Policy makers in Washington, D.C., are beating the drums of artificial intelligence (AI) regulation. Due, perhaps, to the human-like speech capabilities of ChatGPT , those outside the traditional computer science technical circles have taken note of AI – and they are concerned. Senate Marjority Leader Chuck Schumer, D-NY, has proposed sweeping AI legislation. Some computer scientists and a variety of commentators have suggested various ways of regulating AI, ranging from a moratorium on the development of some forms of AI to AI-specific liability models to collaborative regulation .

AI regulation is good for big tech businesses , who know how – and can afford the lawyers – to navigate it. It's also good for America’s strategic competitors. Russia, for example, has interests in leading in AI. Its president, Vladmir Putin, has said that “ the nation that ‘becomes the leader in this sphere will become the ruler of the world.’ ” U.S. AI regulation helps our competitors as it slows our technological development progress in this area.

AI regulation is not good for North Dakota and its nascent AI industry and researchers. Importantly – and perhaps fortunately for those in North Dakota – the regulation of AI technology development shouldn’t be a federal issue; it is a state one. Some aspects of AI, though, are even beyond states’ regulatory authority.

The U.S. federal government was created with a limited set of powers which are enumerated in the Constitution and explicitly constrained by its 10th Amendment, which states that “the powers not delegated to the United States by the Constitution, nor prohibited by it to the States, are reserved to the States respectively, or to the people.”

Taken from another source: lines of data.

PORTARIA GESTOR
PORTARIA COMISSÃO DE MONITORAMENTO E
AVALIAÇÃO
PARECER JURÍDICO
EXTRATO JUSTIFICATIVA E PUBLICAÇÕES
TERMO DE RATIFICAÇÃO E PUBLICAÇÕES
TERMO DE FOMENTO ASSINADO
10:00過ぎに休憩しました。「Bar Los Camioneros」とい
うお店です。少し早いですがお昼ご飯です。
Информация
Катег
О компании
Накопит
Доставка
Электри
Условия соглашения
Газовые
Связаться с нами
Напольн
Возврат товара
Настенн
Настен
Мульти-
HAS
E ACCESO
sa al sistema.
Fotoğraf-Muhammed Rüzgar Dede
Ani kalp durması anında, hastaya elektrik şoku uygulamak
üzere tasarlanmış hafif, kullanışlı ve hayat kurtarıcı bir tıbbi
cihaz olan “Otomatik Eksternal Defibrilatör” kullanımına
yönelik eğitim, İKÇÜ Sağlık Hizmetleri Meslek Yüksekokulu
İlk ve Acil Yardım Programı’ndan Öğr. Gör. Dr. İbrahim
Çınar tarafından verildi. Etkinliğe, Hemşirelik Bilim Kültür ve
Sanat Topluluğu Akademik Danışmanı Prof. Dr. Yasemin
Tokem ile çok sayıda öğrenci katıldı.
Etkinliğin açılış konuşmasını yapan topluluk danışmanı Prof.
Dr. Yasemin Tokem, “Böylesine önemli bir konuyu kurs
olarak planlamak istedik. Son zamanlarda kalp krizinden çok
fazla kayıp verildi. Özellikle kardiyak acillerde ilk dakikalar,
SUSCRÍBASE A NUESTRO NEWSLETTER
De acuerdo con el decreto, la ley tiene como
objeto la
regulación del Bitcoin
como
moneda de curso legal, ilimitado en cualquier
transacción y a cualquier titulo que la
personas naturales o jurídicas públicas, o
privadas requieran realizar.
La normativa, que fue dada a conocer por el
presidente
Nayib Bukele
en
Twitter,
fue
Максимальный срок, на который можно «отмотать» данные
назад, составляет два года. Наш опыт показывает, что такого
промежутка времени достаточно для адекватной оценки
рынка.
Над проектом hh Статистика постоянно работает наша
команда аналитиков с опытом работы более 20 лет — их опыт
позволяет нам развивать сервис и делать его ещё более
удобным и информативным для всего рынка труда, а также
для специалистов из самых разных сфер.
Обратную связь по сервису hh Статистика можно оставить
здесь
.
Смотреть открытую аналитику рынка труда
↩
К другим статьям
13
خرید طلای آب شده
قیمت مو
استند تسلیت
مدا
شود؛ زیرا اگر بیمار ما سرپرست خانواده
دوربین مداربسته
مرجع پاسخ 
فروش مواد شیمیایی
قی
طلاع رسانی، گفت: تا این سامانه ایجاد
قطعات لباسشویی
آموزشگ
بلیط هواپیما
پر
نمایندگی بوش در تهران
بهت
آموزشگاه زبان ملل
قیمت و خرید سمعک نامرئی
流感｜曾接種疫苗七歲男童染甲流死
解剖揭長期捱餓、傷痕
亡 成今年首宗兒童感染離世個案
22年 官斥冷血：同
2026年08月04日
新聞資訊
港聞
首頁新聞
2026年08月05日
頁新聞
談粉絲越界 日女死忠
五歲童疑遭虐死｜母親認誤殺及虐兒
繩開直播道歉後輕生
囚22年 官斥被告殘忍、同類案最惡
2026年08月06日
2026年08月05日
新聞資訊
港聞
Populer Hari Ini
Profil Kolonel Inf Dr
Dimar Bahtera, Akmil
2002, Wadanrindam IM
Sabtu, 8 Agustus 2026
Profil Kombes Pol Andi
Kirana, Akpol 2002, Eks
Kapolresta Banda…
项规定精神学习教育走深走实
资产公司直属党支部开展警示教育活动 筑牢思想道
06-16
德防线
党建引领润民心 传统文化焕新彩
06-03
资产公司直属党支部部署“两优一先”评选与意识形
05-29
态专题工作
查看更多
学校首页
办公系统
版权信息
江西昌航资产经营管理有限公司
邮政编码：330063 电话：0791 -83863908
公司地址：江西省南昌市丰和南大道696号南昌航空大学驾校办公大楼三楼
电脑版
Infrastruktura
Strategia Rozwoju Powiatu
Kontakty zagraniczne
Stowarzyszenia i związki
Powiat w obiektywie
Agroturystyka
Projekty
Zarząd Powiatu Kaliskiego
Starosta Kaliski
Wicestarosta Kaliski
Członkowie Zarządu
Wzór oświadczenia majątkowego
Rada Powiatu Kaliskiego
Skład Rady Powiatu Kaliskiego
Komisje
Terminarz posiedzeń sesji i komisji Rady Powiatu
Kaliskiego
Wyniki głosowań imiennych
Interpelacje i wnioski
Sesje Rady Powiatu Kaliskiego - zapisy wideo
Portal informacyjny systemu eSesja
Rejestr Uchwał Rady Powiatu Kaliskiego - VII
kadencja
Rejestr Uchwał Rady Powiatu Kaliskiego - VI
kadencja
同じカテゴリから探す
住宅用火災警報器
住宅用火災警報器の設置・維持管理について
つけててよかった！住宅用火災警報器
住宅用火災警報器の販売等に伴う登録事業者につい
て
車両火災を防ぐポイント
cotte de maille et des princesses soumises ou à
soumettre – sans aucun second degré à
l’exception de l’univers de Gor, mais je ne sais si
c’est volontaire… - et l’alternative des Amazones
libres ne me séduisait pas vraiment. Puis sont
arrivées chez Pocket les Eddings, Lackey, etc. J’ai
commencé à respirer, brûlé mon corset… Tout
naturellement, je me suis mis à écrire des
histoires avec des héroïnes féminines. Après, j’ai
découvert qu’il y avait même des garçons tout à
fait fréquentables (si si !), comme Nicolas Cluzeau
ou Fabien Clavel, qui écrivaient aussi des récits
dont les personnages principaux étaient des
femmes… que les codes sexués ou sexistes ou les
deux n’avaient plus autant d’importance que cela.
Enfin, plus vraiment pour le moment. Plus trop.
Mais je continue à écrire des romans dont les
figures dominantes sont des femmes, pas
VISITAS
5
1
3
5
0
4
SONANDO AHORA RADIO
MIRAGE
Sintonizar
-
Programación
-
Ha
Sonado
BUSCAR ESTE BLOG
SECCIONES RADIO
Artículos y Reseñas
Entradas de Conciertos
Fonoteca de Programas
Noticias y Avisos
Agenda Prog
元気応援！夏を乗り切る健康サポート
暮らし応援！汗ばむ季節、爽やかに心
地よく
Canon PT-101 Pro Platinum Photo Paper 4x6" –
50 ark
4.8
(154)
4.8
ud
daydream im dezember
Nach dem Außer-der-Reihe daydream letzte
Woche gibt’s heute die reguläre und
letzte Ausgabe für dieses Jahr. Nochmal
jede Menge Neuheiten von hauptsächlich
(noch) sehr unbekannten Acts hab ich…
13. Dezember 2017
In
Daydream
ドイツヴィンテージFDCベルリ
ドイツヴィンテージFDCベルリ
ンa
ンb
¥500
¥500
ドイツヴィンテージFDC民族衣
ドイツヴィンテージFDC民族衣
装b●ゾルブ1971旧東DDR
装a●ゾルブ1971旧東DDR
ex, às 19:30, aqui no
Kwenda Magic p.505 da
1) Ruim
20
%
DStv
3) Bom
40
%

The creation and non-commercial use of AI is fundamentally the expression of programmers and is, thus, protected by the First and 14th amendments to the U.S. Constitution. However, regulation beyond this is within the providence of government.


The North Dakota University System has created a task force to study the subject.

While some aspects of AI use may fall under federal regulatory jurisdiction, due to their potential connection to interstate commerce or other sources of federal regulatory power, the same argument cannot be made for AI development or AI’s use solely within the same state as it was developed in. These are inherently left to states to regulate.

This means that North Dakota can control – or, better yet, choose intentionally not to regulate – the development of AI within our state. AI tools and techniques can be developed, within North Dakota, to help educate students in our schools, aid farmers in growing their crops and manage citizens’ data . North Dakota can also develop a workforce ready to embrace and utilize AI technologies for the betterment of its citizens and humanity.

We can also lead the way in technology and policy development and serve as a model for other states to emulate. The ability for different states to take different regulatory approaches, compare their results, and adapt policies based on seeing what works well in other states (and what doesn’t) is a tremendous benefit of America’s federal system. It is critical to use this approach in areas of rapid change and growth, such as AI.

State control provides an opportunity for North Dakota to create a pro-AI, pro-business regulatory environment. This will serve to attract businesses and researchers from other states who enact their own AI technology development restrictions or don’t stand up to federal ones, should they exceed federal authorities. Through the intentional deregulation of AI development, we can drive economic growth and position the state as a national – if not global – leader in the AI space.

The eventual use of AI technologies developed locally can, of course, be regulated by existing and future laws to ensure that the public is protected from any potential for harm. Use-based regulation protects technology development and is also more compatible with constitutional expression protections. Combining intentionally de-regulated development, pro-AI-development policies and use-based restrictions provides an excellent – and safe – environment for the development of AI technologies and the growth of AI tech startups within North Dakota.

Jeremy Straub is an NDSU Challey Institute Faculty Fellow and an assistant professor in the NDSU Computer Science Department. The author’s opinions are his own.

This letter does not necessarily reflect the opinion of The Forum's editorial board nor Forum ownership.